- CHALLENGE -
Echo the lines exactly, starting with the line that contains "text 敬請鈞府(貴所)審查後同意辦理，俾憑 [186, 277, 1134, 352]" and going on through the line that contains "For every layout".

- Box coordinate listings -
--*--

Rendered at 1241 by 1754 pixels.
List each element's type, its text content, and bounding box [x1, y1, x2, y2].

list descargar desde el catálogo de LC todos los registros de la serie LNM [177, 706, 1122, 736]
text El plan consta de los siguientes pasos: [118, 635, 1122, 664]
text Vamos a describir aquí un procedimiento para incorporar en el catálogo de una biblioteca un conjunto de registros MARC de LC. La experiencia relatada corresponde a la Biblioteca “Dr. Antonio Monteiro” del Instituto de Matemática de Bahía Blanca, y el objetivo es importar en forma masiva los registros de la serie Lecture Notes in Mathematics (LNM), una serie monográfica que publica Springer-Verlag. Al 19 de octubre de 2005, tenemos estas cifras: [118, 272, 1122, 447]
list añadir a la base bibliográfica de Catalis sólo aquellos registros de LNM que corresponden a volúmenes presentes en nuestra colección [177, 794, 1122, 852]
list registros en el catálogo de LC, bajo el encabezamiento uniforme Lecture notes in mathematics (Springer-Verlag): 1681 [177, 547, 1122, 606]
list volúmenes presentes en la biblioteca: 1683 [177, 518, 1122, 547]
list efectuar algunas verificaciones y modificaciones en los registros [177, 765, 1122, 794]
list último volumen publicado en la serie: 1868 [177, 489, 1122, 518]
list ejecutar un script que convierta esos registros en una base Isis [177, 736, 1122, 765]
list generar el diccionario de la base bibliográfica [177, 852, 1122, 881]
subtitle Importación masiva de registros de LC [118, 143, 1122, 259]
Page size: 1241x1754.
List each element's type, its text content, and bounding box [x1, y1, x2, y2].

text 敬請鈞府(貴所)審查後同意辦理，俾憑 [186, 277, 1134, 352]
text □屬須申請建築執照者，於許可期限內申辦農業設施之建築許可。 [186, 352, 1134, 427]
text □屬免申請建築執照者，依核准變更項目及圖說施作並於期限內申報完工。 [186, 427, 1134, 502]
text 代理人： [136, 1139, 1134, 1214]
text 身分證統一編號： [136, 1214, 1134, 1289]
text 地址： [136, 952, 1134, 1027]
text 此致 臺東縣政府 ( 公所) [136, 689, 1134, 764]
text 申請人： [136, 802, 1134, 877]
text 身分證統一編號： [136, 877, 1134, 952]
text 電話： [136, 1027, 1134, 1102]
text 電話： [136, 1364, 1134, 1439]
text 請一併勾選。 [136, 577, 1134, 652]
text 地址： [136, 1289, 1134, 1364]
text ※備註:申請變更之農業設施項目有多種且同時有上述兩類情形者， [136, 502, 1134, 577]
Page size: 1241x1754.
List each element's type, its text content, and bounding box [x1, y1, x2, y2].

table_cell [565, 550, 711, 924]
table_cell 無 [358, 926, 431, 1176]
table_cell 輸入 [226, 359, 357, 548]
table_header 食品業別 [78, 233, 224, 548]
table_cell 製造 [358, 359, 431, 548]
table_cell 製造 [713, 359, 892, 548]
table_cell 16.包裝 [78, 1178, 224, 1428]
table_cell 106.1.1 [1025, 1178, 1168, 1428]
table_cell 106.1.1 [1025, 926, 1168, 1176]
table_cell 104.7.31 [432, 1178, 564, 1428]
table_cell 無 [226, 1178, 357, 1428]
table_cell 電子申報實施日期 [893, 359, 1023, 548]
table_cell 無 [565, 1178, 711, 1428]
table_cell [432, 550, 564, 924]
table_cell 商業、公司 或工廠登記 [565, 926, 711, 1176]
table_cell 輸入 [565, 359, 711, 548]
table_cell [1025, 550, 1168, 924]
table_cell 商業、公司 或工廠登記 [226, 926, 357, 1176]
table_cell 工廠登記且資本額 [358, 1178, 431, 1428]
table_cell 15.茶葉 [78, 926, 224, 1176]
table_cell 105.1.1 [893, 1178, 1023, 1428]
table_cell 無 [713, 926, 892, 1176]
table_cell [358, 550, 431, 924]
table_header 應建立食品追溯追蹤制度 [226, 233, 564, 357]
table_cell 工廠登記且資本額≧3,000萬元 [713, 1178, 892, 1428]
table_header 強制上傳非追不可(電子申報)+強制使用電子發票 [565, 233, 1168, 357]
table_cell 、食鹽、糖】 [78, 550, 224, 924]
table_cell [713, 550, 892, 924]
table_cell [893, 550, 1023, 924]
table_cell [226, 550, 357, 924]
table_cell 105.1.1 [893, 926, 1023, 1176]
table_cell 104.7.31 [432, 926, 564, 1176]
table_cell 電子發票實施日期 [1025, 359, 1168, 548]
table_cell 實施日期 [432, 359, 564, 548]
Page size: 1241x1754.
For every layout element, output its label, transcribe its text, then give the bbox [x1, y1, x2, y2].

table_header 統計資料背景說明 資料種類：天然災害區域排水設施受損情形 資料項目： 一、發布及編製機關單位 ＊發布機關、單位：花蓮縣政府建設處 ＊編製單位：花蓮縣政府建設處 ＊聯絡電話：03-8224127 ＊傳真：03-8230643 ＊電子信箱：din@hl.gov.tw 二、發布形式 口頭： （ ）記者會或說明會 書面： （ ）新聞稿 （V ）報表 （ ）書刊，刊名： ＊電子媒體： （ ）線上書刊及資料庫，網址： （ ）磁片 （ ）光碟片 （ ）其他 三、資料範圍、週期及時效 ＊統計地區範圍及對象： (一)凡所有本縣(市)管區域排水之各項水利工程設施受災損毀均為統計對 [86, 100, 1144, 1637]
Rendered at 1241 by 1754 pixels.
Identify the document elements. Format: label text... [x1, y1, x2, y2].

--*--

- FINAL RESULT -
text 敬請鈞府(貴所)審查後同意辦理，俾憑 [186, 277, 1134, 352]
text □屬須申請建築執照者，於許可期限內申辦農業設施之建築許可。 [186, 352, 1134, 427]
text □屬免申請建築執照者，依核准變更項目及圖說施作並於期限內申報完工。 [186, 427, 1134, 502]
text 代理人： [136, 1139, 1134, 1214]
text 身分證統一編號： [136, 1214, 1134, 1289]
text 地址： [136, 952, 1134, 1027]
text 此致 臺東縣政府 ( 公所) [136, 689, 1134, 764]
text 申請人： [136, 802, 1134, 877]
text 身分證統一編號： [136, 877, 1134, 952]
text 電話： [136, 1027, 1134, 1102]
text 電話： [136, 1364, 1134, 1439]
text 請一併勾選。 [136, 577, 1134, 652]
text 地址： [136, 1289, 1134, 1364]
text ※備註:申請變更之農業設施項目有多種且同時有上述兩類情形者， [136, 502, 1134, 577]
Page size: 1241x1754.
List each element's type, its text content, and bounding box [x1, y1, x2, y2].

table_cell [565, 550, 711, 924]
table_cell 無 [358, 926, 431, 1176]
table_cell 輸入 [226, 359, 357, 548]
table_header 食品業別 [78, 233, 224, 548]
table_cell 製造 [358, 359, 431, 548]
table_cell 製造 [713, 359, 892, 548]
table_cell 16.包裝 [78, 1178, 224, 1428]
table_cell 106.1.1 [1025, 1178, 1168, 1428]
table_cell 106.1.1 [1025, 926, 1168, 1176]
table_cell 104.7.31 [432, 1178, 564, 1428]
table_cell 無 [226, 1178, 357, 1428]
table_cell 電子申報實施日期 [893, 359, 1023, 548]
table_cell 無 [565, 1178, 711, 1428]
table_cell [432, 550, 564, 924]
table_cell 商業、公司 或工廠登記 [565, 926, 711, 1176]
table_cell 輸入 [565, 359, 711, 548]
table_cell [1025, 550, 1168, 924]
table_cell 商業、公司 或工廠登記 [226, 926, 357, 1176]
table_cell 工廠登記且資本額 [358, 1178, 431, 1428]
table_cell 15.茶葉 [78, 926, 224, 1176]
table_cell 105.1.1 [893, 1178, 1023, 1428]
table_cell 無 [713, 926, 892, 1176]
table_cell [358, 550, 431, 924]
table_header 應建立食品追溯追蹤制度 [226, 233, 564, 357]
table_cell 工廠登記且資本額≧3,000萬元 [713, 1178, 892, 1428]
table_header 強制上傳非追不可(電子申報)+強制使用電子發票 [565, 233, 1168, 357]
table_cell 、食鹽、糖】 [78, 550, 224, 924]
table_cell [713, 550, 892, 924]
table_cell [893, 550, 1023, 924]
table_cell [226, 550, 357, 924]
table_cell 105.1.1 [893, 926, 1023, 1176]
table_cell 104.7.31 [432, 926, 564, 1176]
table_cell 電子發票實施日期 [1025, 359, 1168, 548]
table_cell 實施日期 [432, 359, 564, 548]
Page size: 1241x1754.
For every layout element, output its label, transcribe its text, then give the bbox [x1, y1, x2, y2].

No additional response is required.